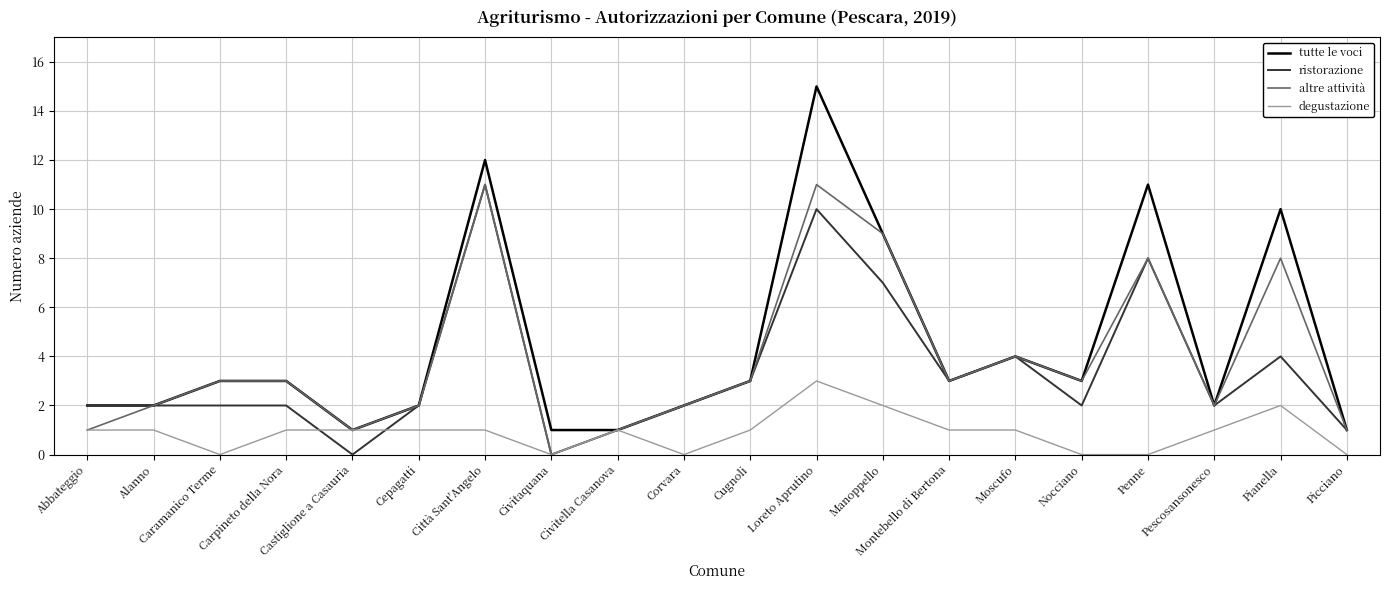

What position from the left is Carpineto della Nora?

4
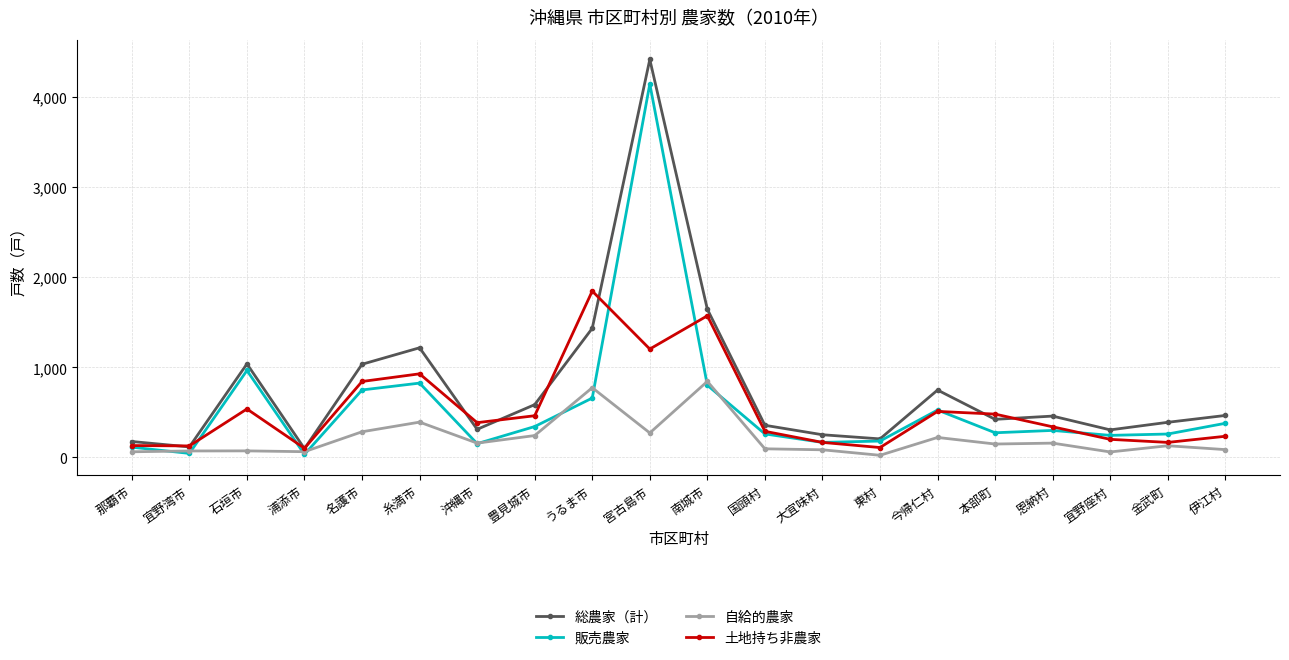

Which series has the widest spread of values?

総農家（計）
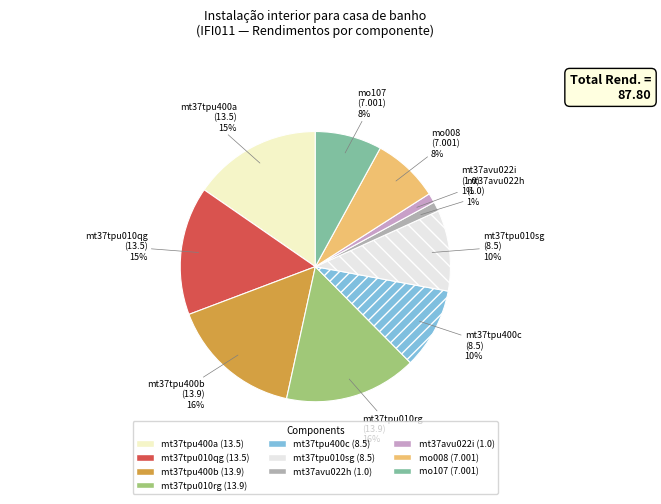

How many slices are in this pie chart?

10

------------------------

Tujuan Tugas :: Pilih setiap baris dari catatan di atas yang memuat kata "many", lalu salin baris tersebut. Huruf besar dan huruf kecil dibedakan.

Hasil Latihan ::
How many slices are in this pie chart?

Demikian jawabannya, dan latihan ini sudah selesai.